## 任务说明
从下面的列表中选出所有含有字符串“tưởng”的行，并逐行完整抄出。

:: 所给列表 ::

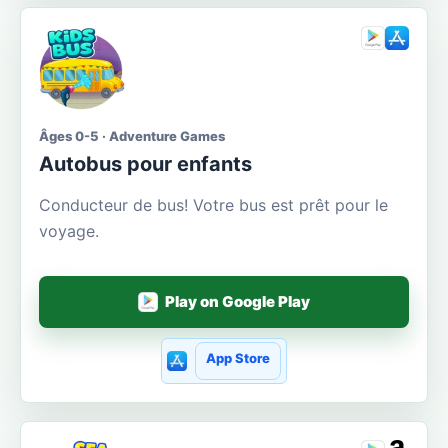
Âges 0-5 · Adventure Games
Autobus pour enfants
Conducteur de bus! Votre bus est prêt pour le
voyage.
Play on Google Play
App Store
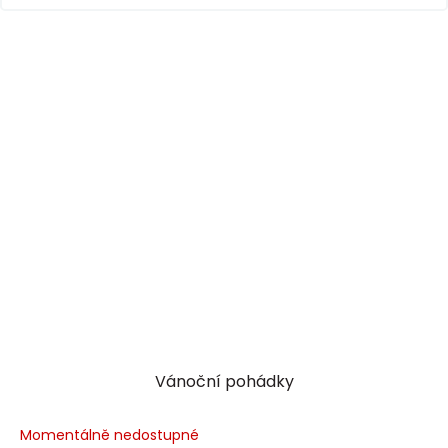
Vánoční pohádky
Momentálně nedostupné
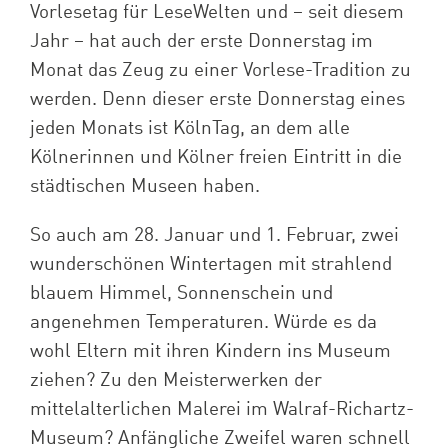
Vorlesetag für LeseWelten und – seit diesem
Jahr – hat auch der erste Donnerstag im
Monat das Zeug zu einer Vorlese-Tradition zu
werden. Denn dieser erste Donnerstag eines
jeden Monats ist KölnTag, an dem alle
Kölnerinnen und Kölner freien Eintritt in die
städtischen Museen haben.
So auch am 28. Januar und 1. Februar, zwei
wunderschönen Wintertagen mit strahlend
blauem Himmel, Sonnenschein und
angenehmen Temperaturen. Würde es da
wohl Eltern mit ihren Kindern ins Museum
ziehen? Zu den Meisterwerken der
mittelalterlichen Malerei im Walraf-Richartz-
Museum? Anfängliche Zweifel waren schnell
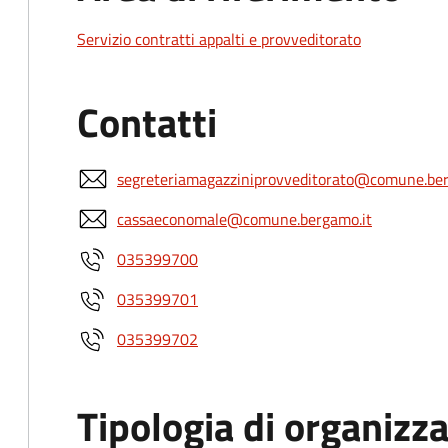
Servizio contratti appalti e provveditorato
Contatti
segreteriamagazziniprovveditorato@comune.ber
cassaeconomale@comune.bergamo.it
035399700
035399701
035399702
Tipologia di organizz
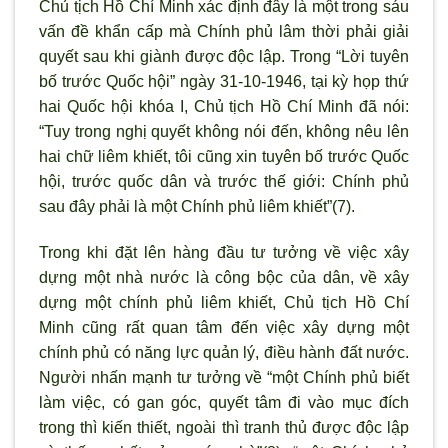
Chủ tịch Hồ Chí Minh xác định đây là một trong sáu
vấn đề khẩn cấp mà Chính phủ lâm thời phải giải
quyết sau khi giành được độc lập. Trong “Lời tuyên
bố trước Quốc hội” ngày 31-10-1946, tại kỳ họp thứ
hai Quốc hội khóa I, Chủ tịch Hồ Chí Minh đã nói:
“Tuy trong nghị quyết không nói đến, không nêu lên
hai chữ liêm khiết, tôi cũng xin tuyên bố trước Quốc
hội, trước quốc dân và trước thế giới: Chính phủ
sau đây phải là một Chính phủ liêm khiết”(7).
Trong khi đặt lên hàng đầu tư tưởng về việc xây
dựng một nhà nước là công bộc của dân, về xây
dựng một chính phủ liêm khiết, Chủ tịch Hồ Chí
Minh cũng rất quan tâm đến việc xây dựng một
chính phủ có năng lực quản lý, điều hành đất nước.
Người nhấn mạnh tư tưởng về “một Chính phủ biết
làm việc, có gan góc, quyết tâm đi vào mục đích
trong thì kiến thiết, ngoài thì tranh thủ được độc lập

:::

## 作答区
Trong khi đặt lên hàng đầu tư tưởng về việc xây
Người nhấn mạnh tư tưởng về “một Chính phủ biết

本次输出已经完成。